How could a cms application split content over multiple pages?


I have an idea for a website that involves content being split over multiple pages. Similar to this:

http://tympanus.net/Development/3DBookShowcase/

However, I have no idea how I could work out how to split this content, aside from using a monospaced font, working out how many words there are per page and diving the total number of words by page number.

However, I'd like to use a different number of fonts, insert images and diagrams. I'm currently thinking that something that dynamically finds out the widths of each font character and then counts each character per page and from there works out how to split them. That's getting a bit bad though.

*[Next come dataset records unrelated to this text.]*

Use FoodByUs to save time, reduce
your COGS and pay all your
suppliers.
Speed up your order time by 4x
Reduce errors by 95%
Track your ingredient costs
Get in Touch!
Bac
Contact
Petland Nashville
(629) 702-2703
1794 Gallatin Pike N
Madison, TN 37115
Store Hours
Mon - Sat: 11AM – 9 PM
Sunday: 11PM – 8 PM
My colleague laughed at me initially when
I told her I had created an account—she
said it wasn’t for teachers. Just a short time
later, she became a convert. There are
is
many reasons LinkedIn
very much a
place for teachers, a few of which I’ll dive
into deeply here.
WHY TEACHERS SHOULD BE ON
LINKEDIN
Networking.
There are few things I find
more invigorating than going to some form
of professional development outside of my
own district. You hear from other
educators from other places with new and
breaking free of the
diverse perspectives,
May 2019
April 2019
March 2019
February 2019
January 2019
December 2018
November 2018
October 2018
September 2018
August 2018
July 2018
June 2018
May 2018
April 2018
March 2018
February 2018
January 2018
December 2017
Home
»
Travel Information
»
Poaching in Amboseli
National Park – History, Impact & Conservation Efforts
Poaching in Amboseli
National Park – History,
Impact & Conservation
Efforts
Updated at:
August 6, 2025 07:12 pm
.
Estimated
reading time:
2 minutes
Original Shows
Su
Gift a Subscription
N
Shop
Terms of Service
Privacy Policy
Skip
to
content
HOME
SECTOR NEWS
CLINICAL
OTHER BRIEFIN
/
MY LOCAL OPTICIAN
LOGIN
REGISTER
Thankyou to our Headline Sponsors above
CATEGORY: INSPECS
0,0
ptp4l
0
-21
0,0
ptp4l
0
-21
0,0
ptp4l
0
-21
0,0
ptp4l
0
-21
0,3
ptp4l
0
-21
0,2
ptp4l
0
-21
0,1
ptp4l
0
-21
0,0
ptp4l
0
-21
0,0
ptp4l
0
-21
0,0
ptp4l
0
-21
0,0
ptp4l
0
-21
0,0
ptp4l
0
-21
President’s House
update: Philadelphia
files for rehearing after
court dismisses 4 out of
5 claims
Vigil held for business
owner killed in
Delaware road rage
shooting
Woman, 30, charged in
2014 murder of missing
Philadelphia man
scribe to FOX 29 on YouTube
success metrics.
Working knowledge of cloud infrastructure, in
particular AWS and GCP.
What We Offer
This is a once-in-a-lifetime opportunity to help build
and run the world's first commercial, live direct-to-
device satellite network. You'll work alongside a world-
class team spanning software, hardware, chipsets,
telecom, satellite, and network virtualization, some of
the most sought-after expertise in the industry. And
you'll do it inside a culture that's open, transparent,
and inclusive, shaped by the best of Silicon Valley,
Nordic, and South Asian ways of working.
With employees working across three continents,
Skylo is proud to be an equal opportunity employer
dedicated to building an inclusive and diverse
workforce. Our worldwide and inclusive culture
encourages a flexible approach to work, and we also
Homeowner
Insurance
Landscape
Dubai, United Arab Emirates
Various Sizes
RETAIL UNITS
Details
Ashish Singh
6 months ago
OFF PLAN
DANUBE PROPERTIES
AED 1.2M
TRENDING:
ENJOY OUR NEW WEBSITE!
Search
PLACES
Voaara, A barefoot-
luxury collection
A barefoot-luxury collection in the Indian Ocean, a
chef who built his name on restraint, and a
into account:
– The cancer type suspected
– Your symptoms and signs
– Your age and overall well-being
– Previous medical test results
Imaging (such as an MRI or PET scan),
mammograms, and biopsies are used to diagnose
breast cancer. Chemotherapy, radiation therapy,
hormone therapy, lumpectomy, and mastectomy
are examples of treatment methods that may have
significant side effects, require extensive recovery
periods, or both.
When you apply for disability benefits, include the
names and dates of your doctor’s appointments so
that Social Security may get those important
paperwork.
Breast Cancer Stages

How does a Word Processor know how to split pages, and could this realistically be replicated using PHP or Ruby on Rails or some other server-side language?


Solution

  • In terms of rendering to different pages, it's not a trivial task. For a CMS, if your content is book-length, I certainly would look into pre-processing this: so that each page is stored separately, and so you don't have to do any calculations to determine where each pages starts inside your content HTML.

    However, that might cause problems with sentences that wrap from one page to the next: because of pixel differences, the split point may vary from browser to browser, depending on page size, fonts installed, complexity of markup, and so on. Browsers were never intended to hold paginated data, though I believe they are getting slightly better (in terms of CSS support).

    There might be other complex wrapping issues as well, depending on your content. In any case, I wouldn't try measuring font widths server-side and using that to decide split points, since HTML/CSS rendering is very complicated. There might be some mileage in using JavaScript for this, though - you can see where a particular browser has split across pages, and then start at the next word for the next page.

    It would be a great deal easier for you if you could render all your pages to PDF, and then load them on demand, embedded as an object. You'd have to determine what your trade-off is with accessibility issues, to see if this is a road you wanted to go down.